TEXTE FOURNI:
····················
Qu'en est-il des conclusions relatives au rendement? Le rendement, comme je l'ai indiqué plus tôt, est le deuxième critère fondamental de toutes les évaluations menées conformément à la politique d'évaluation du Conseil du Trésor. Dans ce cas, nous avons conclu que le régime avait progressé vers l'atteinte de ses objectifs. Le mot « progrès » est très important dans la terminologie du Conseil du Trésor; on ne s'attend pas à ce que nous ayons déjà atteint la Terre promise une fois le programme à peine lancé, mais nous réalisons des progrès en ce sens. C'est ce qu'on attend des partenaires du régime. Nous avons constaté, au cours de l'évaluation, que des progrès ont effectivement été accomplis.

Aujourd'hui, le Canada satisfait à 36 des 40 recommandations originales et neuf recommandations spéciales du GAFI sur la lutte contre le recyclage des produits de la criminalité et le financement des activités terroristes. Il y a des progrès dans la mise en œuvre de la loi qui fait actuellement l'objet d'un examen, ainsi que de ses règlements. Elle permet de s'acquitter des responsabilités liées à la lutte contre le recyclage de produits de la criminalité et le financement des activités terroristes — et il s'agit d'un détail très important — sans violer le droit à la vie privée et les dispositions relatives aux libertés fondamentales. Pour l'honneur du Canada, cela doit être l'un des éléments principaux d'une activité comme celle-ci.

Pour poursuivre avec nos conclusions à l'égard du rendement, on constate que le régime facilite la conformité et en assure la surveillance. Il prévoit la collecte et l'analyse d'information. On parle aussi d'enquêtes, de jugements et de sanctions, ainsi que de la mise en application du régime.

Nous avons été à même de constater que le régime permettait entre autres de créer un environnement défavorable au blanchiment d'argent et au financement d'activités terroristes. Il est difficile de quantifier cela avec des mots. Toutefois, en créant un environnement défavorable à ces activités, le régime rend la tâche beaucoup plus ardue aux criminels qui tentent de vendre leur marchandise ou de faire de l'argent de cette façon. Ils doivent travailler beaucoup plus fort.
····················
DONNÉES FOURNIES:
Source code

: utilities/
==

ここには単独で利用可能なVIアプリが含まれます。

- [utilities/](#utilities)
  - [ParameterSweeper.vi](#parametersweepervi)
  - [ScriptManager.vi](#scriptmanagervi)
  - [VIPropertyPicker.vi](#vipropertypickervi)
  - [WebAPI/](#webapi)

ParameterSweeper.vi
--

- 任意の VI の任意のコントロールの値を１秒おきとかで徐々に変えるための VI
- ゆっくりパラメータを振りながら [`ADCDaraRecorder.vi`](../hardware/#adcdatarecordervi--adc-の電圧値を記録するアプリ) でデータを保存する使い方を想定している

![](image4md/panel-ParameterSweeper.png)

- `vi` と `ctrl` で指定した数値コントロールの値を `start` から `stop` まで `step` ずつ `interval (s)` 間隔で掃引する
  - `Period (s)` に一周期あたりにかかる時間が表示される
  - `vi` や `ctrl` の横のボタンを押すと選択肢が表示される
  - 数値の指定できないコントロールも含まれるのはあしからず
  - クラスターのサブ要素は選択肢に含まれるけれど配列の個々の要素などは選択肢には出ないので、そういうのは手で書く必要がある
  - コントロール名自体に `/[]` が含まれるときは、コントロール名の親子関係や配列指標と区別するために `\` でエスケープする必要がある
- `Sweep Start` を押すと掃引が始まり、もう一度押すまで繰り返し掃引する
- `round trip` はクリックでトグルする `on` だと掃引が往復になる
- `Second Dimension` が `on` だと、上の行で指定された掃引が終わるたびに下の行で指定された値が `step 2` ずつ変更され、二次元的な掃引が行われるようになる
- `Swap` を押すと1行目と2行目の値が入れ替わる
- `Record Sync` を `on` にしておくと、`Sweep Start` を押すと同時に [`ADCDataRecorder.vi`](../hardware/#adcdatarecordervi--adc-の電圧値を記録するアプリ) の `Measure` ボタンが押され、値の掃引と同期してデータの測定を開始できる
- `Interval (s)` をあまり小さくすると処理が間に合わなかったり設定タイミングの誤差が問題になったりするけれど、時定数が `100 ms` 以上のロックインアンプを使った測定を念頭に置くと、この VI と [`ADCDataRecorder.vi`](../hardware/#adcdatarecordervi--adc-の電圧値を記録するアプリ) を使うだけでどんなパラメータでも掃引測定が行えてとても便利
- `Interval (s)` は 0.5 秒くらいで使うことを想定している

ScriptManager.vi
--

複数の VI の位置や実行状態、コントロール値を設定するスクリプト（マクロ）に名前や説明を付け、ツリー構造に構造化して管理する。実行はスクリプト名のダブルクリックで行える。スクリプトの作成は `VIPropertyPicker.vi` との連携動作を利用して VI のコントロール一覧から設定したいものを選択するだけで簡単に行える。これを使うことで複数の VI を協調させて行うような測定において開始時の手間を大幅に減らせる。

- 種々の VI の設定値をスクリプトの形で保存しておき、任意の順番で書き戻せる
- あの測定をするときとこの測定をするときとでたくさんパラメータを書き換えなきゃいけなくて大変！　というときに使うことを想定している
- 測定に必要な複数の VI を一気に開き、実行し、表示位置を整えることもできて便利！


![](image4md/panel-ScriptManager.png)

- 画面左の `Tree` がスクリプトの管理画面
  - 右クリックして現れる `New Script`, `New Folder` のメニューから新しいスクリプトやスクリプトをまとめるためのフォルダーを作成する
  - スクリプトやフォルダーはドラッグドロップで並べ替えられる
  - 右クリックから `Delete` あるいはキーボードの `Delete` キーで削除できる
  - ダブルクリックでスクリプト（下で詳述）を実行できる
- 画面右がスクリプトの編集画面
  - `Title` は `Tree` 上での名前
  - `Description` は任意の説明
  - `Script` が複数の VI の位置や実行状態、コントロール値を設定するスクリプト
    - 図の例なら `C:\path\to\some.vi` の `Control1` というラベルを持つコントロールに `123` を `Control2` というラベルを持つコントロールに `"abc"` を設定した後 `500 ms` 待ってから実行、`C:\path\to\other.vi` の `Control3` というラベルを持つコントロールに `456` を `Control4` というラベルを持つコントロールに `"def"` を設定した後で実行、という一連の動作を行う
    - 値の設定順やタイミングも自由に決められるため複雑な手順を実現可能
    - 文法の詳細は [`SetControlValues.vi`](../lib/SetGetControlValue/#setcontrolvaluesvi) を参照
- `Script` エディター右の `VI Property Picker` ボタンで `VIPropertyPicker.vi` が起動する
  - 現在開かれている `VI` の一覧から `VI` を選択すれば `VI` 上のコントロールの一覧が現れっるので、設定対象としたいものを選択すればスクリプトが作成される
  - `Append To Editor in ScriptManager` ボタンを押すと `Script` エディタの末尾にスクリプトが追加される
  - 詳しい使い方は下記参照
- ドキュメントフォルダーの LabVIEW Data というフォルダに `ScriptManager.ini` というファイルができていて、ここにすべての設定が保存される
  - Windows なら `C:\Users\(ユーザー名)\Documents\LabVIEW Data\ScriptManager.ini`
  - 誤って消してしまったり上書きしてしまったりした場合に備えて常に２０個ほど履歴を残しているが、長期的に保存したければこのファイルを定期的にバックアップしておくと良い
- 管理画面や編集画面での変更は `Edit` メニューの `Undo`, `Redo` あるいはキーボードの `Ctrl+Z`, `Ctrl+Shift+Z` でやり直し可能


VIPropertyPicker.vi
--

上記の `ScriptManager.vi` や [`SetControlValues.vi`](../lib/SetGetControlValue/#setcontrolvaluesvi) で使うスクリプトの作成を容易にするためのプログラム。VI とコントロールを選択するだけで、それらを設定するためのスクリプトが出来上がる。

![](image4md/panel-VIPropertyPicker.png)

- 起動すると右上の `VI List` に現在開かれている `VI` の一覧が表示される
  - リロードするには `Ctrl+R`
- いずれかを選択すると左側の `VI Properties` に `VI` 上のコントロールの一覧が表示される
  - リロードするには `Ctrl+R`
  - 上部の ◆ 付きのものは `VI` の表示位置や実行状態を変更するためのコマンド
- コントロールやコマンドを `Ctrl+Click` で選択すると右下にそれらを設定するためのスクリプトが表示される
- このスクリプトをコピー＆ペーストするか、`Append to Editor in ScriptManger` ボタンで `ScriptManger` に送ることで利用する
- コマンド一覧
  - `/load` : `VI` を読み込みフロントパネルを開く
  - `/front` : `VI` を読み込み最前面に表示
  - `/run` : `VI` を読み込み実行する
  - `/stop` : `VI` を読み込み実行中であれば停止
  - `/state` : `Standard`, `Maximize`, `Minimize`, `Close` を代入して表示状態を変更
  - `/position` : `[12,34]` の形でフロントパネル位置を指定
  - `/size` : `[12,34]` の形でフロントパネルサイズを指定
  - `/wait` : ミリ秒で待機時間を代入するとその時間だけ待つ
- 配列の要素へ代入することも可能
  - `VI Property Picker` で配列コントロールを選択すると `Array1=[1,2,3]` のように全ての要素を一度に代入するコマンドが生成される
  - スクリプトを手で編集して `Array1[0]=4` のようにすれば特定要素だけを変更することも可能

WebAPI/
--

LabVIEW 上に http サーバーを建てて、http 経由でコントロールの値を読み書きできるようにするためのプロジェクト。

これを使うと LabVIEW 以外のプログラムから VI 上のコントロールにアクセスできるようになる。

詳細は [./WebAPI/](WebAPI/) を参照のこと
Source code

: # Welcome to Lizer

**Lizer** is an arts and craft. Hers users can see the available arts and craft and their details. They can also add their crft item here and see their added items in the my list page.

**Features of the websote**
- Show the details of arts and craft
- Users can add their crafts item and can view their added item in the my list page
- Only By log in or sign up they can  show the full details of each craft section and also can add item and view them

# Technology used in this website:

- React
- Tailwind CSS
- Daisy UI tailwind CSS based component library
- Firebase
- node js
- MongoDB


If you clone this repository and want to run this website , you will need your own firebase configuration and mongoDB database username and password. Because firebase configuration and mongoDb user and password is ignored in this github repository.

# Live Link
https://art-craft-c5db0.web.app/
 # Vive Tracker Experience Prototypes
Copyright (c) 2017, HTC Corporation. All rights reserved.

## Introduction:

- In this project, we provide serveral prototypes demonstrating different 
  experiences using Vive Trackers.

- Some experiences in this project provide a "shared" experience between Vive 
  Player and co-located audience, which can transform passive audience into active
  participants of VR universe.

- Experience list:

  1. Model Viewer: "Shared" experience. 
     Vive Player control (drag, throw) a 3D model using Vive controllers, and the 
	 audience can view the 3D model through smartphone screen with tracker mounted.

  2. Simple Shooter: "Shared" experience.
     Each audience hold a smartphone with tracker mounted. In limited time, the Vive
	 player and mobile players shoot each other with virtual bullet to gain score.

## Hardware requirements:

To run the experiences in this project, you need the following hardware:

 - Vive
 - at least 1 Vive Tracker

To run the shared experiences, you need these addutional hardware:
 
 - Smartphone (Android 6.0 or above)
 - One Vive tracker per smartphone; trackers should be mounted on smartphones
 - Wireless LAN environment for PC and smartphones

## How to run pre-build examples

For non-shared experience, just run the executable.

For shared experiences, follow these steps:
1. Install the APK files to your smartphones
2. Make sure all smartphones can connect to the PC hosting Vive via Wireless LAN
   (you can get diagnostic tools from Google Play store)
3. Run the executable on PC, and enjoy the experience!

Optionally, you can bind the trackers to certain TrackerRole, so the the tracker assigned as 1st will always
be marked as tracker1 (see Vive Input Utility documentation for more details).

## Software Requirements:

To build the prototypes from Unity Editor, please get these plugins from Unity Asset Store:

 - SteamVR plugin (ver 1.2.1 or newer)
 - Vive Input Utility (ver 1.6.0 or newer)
····················
Chacune des affirmations suivantes concorde-t-elle avec le texte sur l'évaluation du régime ? Répondez par oui ou par non, puis citez mot pour mot les mots du texte qui tranchent.
1. Le Canada satisfait à l'ensemble des 40 recommandations originales du GAFI.
2. Le rendement est le deuxième critère fondamental des évaluations menées selon la politique d'évaluation du Conseil du Trésor.
3. L'effet du régime sur l'environnement créé pour ces activités est facile à quantifier.

1. Non : « le Canada satisfait à 36 des 40 recommandations originales »
2. Oui : « Le rendement, comme je l'ai indiqué plus tôt, est le deuxième critère fondamental de toutes les évaluations menées conformément à la politique d'évaluation du Conseil du Trésor. »
3. Non : « Il est difficile de quantifier cela avec des mots. »